### Extrait cité
Nous devons moins dépendre de la Chine pour les matières premières
Pauvre en matières premières, l’Union européenne a, de plus, abandonné leur traitement à d’autres pays et même la fabrication de produits semi-finis. Elle comprend enfin le piège et tente de faire volte-face.
En mettant le turbo en faveur des énergies qualifiées de propres et en laissant ses frontières ouvertes, l’Europe s’est-elle tirée une balle dans le pied? Beaucoup l’ont affirmé en rappelant que les panneaux solaires venant de l’Empire du milieu avaient anéanti le secteur en Europe. Ou, plus récemment, en évoquant la concurrence chinoise dans le domaine des voitures électriques et surtout des batteries.
En réalité, le problème doit s’entendre à une échelle plus vaste : pour que l’Europe reprenne la main au niveau des produits finis, il lui faut disposer des matières premières. Or, non seulement le Vieux Continent n’en a-t-il que très peu directement, mais encore ses approvisionnements en provenance d’autres parties du monde ne sont-ils pas nécessairement aussi sûrs qu’escompté. Comment ne pas retenir la triste leçon de l’addiction de l’Allemagne au gaz russe?

Entrées sauvegardées
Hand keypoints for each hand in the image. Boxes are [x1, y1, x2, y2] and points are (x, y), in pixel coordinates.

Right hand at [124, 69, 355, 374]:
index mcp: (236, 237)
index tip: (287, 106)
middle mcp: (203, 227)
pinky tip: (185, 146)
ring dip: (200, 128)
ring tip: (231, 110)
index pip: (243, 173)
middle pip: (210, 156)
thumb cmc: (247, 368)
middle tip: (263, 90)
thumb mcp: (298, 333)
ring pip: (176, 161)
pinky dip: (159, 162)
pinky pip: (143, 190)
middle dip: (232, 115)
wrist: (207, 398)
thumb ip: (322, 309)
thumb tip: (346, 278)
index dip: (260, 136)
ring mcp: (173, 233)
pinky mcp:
==
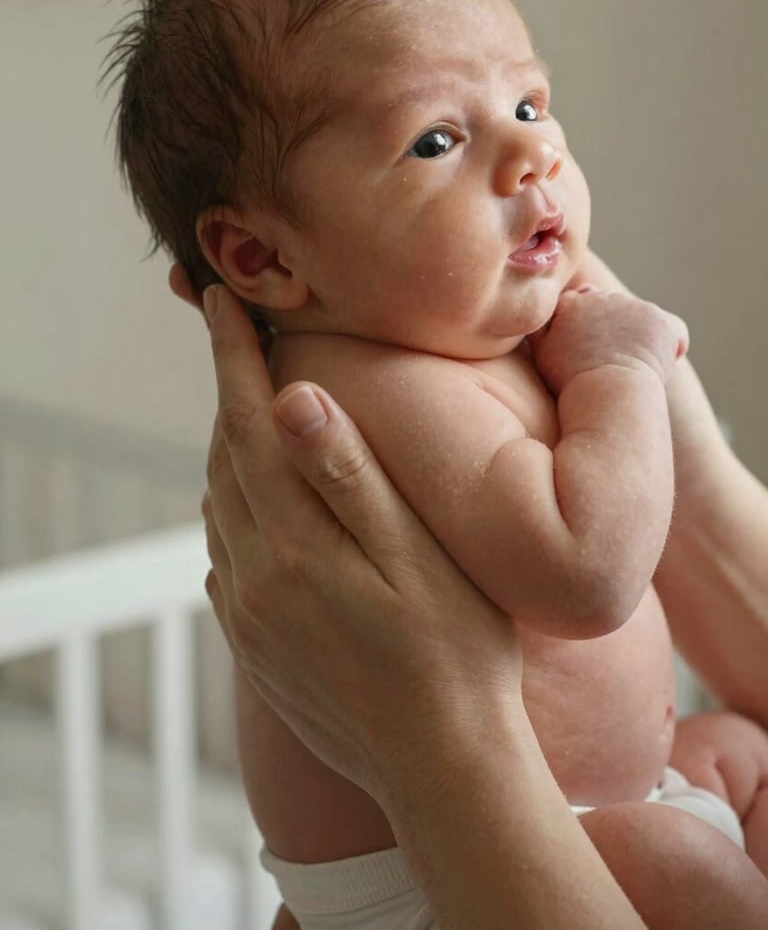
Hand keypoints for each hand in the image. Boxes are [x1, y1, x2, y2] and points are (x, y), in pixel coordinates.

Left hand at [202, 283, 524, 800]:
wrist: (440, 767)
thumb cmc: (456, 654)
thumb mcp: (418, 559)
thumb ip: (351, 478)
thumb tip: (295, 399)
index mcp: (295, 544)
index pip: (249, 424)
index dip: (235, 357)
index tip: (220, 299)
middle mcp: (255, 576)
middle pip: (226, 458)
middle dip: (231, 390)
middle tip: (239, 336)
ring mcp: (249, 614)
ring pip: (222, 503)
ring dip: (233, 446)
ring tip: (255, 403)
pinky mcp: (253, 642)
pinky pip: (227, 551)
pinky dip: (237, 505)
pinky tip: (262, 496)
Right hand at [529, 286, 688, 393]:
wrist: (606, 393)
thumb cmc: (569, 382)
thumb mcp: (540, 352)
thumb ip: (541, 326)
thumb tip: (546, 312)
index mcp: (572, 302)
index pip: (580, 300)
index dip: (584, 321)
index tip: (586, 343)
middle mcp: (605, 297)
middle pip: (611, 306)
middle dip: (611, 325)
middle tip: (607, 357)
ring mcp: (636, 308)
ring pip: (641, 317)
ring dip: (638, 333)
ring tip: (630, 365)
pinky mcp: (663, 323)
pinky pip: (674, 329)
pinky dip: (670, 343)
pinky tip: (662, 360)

### Consigne
Répondez brièvement à ces questions sur l'extrait consacré aux matières premières :
1. En quoi l'Union européenne est-elle pauvre ?
2. Dans quels domaines la concurrence chinoise est-elle évoquée plus récemment ?
3. Quelle dépendance de l'Allemagne l'extrait présente-t-il comme une triste leçon ?
Ces données sont sans rapport avec l'extrait.

### Corrigé
1. Elle est pauvre en matières premières.
2. Dans le domaine des voitures électriques et surtout dans celui des batteries.
3. Son addiction au gaz russe.